Originally published December 15, 2004 at 12:00 AM | Page modified December 15, 2004 at 1:07 AM
David S. Broder / Syndicated columnist
Bush Cabinet shuffle sends mixed messages
President Bush's second-term Cabinet choices pronounce a clear preference for continuity and control. The striking thing about his reshuffle is the priority he has given to familiarity...
WASHINGTON President Bush's second-term Cabinet choices pronounce a clear preference for continuity and control. The striking thing about his reshuffle is the priority he has given to familiarity and loyalty over fresh ideas and novel perspectives.
Of the 14 traditional Cabinet posts he has filled (with homeland security still to come), only two have gone to people not already serving in the administration. Mike Johanns, the governor of Nebraska, moves into Agriculture and Carlos Gutierrez shifts from being CEO of Kellogg, the breakfast-cereal maker, to the Commerce Department.

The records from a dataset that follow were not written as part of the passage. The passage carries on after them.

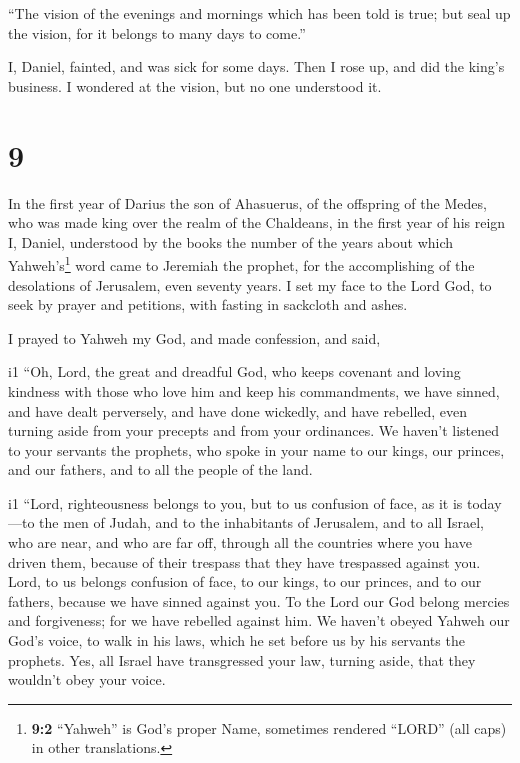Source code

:  ``The vision of the evenings and mornings which has been
told is true; but seal up the vision, for it belongs to many days to
come.''

 I, Daniel, fainted, and was sick for some days. Then I
rose up, and did the king's business. I wondered at the vision, but no
one understood it.

\hypertarget{section-8}{%
\section{9}\label{section-8}}

 In the first year of Darius the son of Ahasuerus, of the
offspring of the Medes, who was made king over the realm of the
Chaldeans,  in the first year of his reign I, Daniel,
understood by the books the number of the years about which
Yahweh's\footnote{\textbf{9:2} ``Yahweh'' is God's proper Name,
  sometimes rendered ``LORD'' (all caps) in other translations.} word
came to Jeremiah the prophet, for the accomplishing of the desolations
of Jerusalem, even seventy years.  I set my face to the
Lord God, to seek by prayer and petitions, with fasting in sackcloth and
ashes.

 I prayed to Yahweh my God, and made confession, and said,

i1 ``Oh, Lord, the great and dreadful God, who keeps covenant and loving
kindness with those who love him and keep his commandments,
 we have sinned, and have dealt perversely, and have done
wickedly, and have rebelled, even turning aside from your precepts and
from your ordinances.  We haven't listened to your
servants the prophets, who spoke in your name to our kings, our princes,
and our fathers, and to all the people of the land.

i1  ``Lord, righteousness belongs to you, but to us
confusion of face, as it is today---to the men of Judah, and to the
inhabitants of Jerusalem, and to all Israel, who are near, and who are
far off, through all the countries where you have driven them, because
of their trespass that they have trespassed against you. 
Lord, to us belongs confusion of face, to our kings, to our princes, and
to our fathers, because we have sinned against you.  To
the Lord our God belong mercies and forgiveness; for we have rebelled
against him.  We haven't obeyed Yahweh our God's voice,
to walk in his laws, which he set before us by his servants the
prophets.  Yes, all Israel have transgressed your law,
turning aside, that they wouldn't obey your voice.

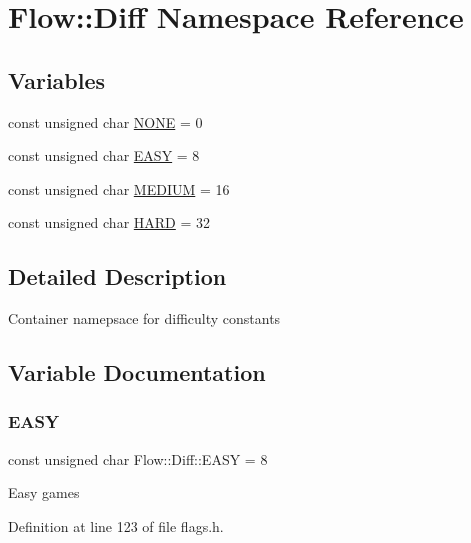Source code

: \hypertarget{namespace_flow_1_1_diff}{}\section{Flow\+:\+:Diff Namespace Reference}
\label{namespace_flow_1_1_diff}
\subsection*{Variables}
\begin{DoxyCompactItemize}
\item 
const unsigned char \hyperlink{namespace_flow_1_1_diff_a25211e3502f69e2908f0f7a0704a791c}{N\+O\+NE} = 0
\item 
const unsigned char \hyperlink{namespace_flow_1_1_diff_a74626099944a6e3bba9dd65249e2d1af}{E\+A\+SY} = 8
\item 
const unsigned char \hyperlink{namespace_flow_1_1_diff_a2a571fad912e041a39f438cdabb5b205}{M\+E\+D\+I\+UM} = 16
\item 
const unsigned char \hyperlink{namespace_flow_1_1_diff_afda4e2a42f3b99975b1c79d953424f59}{H\+A\+RD} = 32
\end{DoxyCompactItemize}


\subsection{Detailed Description}
Container namepsace for difficulty constants 

\subsection{Variable Documentation}
\hypertarget{namespace_flow_1_1_diff_a74626099944a6e3bba9dd65249e2d1af}{}\label{namespace_flow_1_1_diff_a74626099944a6e3bba9dd65249e2d1af} 
\subsubsection{\texorpdfstring{E\+A\+SY}{EASY}}
{\footnotesize\ttfamily const unsigned char Flow\+::\+Diff\+::\+E\+A\+SY = 8}

Easy games 

Definition at line 123 of file flags.\+h.

\hypertarget{namespace_flow_1_1_diff_afda4e2a42f3b99975b1c79d953424f59}{}\label{namespace_flow_1_1_diff_afda4e2a42f3b99975b1c79d953424f59} 
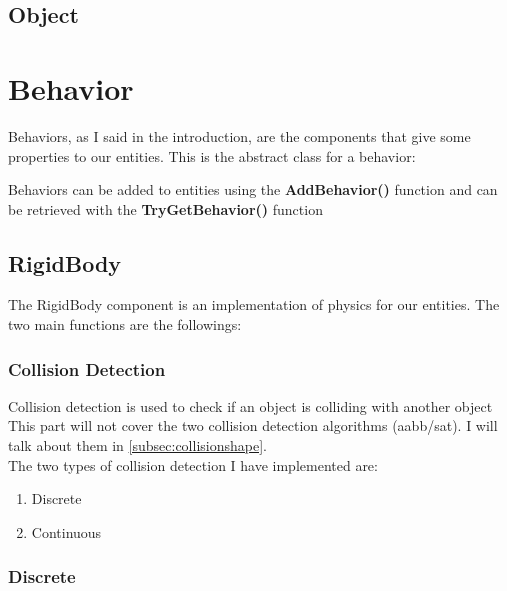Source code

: \documentclass{article}
\begin{document}
    \newpage

    \subsection{Object}\label{subsec:object}

    \newpage

    \section{Behavior}\label{sec:behavior}

    Behaviors, as I said in the introduction, are the components that give some properties to our entities.
    This is the abstract class for a behavior:

    

    Behaviors can be added to entities using the \textbf{AddBehavior()} function and can be retrieved with the
    \textbf{TryGetBehavior()} function

    \newpage

    \subsection{RigidBody}\label{subsec:rigidbody}

    The RigidBody component is an implementation of physics for our entities.
    The two main functions are the followings:

    \subsubsection{Collision Detection}

    Collision detection is used to check if an object is colliding with another object
    This part will not cover the two collision detection algorithms (aabb/sat).
    I will talk about them in \ref{subsec:collisionshape}.\\
    The two types of collision detection I have implemented are:

    \begin{enumerate}
        \item Discrete
        \item Continuous
    \end{enumerate}

    \subsubsection{Discrete}
\end{document}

Bernard Kerik, the former New York City police commissioner, would have been the third, had he not withdrawn from the homeland-security job a week after he was announced. The fiasco of his unexamined background so reminiscent of the screwups at the beginning of Bill Clinton's first term may suggest one reason why Bush preferred to stay with the tried and true.
There are some winners and losers, but overall, the president has assured himself that the lines of authority to the Oval Office will be unchallenged and that his wishes will be seen as commands.
In three instances, he has moved people from the White House senior staff into the leadership of departments where important presidential initiatives will be carried out. Condoleezza Rice, the national-security adviser, will replace Colin Powell at the State Department, sending a message to the sometimes independent foreign service bureaucrats that second-guessing of the president is off-limits.
By making Alberto Gonzales, who has been his personal counsel both in Austin and in the first-term White House, the attorney general, Bush guarantees that the Justice Department, with its vast discretionary powers in law enforcement, will deliver no unpleasant surprises to the administration or its friends in the business community.
And Margaret Spellings, the able domestic-policy aide who shaped education policy in Austin and from the White House, will become the visible point person now as secretary of education.
For the even more important domestic-policy job as secretary of health and human services, Bush picked one of the ablest executives and politicians in the Republican Party, Mike Leavitt, the former governor of Utah. Leavitt succeeds another dynamo, former Wisconsin Gov. Tommy Thompson, and now has a chance to demonstrate his capability to a wider audience than in his earlier assignment as head of the Environmental Protection Agency.
EPA is a dead-end job in a Republican administration one whose occupant is certain to be pummeled by the cross-pressures from advocacy and industry groups. Now, Leavitt is where he has an opportunity to succeed and to shine.
That is not likely to be said about the two most notable of the six holdovers from the first administration, Defense Secretary Don Rumsfeld and Treasury Secretary John Snow.
Rumsfeld's hold on the president is hard for outsiders to fathom. Early on, he antagonized much of the military brass and many influential Republican members of Congress who specialize in defense affairs. The advice he and his associates gave the president about what the United States would face in Iraq was wrong more often than it was right. And his nonchalance about the consequences of these misjudgments has stunned even some of us who have known and admired him in the past.
It was all encapsulated last week in his blowing off a soldier's inquiry in Kuwait about the lack of protective armor for the trucks in which troops are riding down the deadly roads in Iraq. "You go to war with the army you have. They're not the army you might want or wish to have at a later time," Rumsfeld said, in what sounded like a patronizing tone.
But the army we have is the one he designed, led by commanders he chose, an army much smaller than the force many of his generals had said was needed to secure control of a post-Saddam Iraq. And now that army knows Rumsfeld remains its boss.
As for Secretary Snow, his performance at Treasury the past two years, following the firing of the feisty Paul O'Neill, has been so pedestrian that anonymous "senior White House officials" were telling reporters for weeks after the election that Snow would soon be replaced only to discover that the president had no liking for any of the prospective successors. Snow the Outcast was instantly transformed into Snow the Prodigal Presidential Pal at least until the next round of backstabbing begins.
The whole process has been a strange prelude to the second term disciplined and smart one moment, negligent and self-indulgent the next. It sends mixed messages about what lies ahead.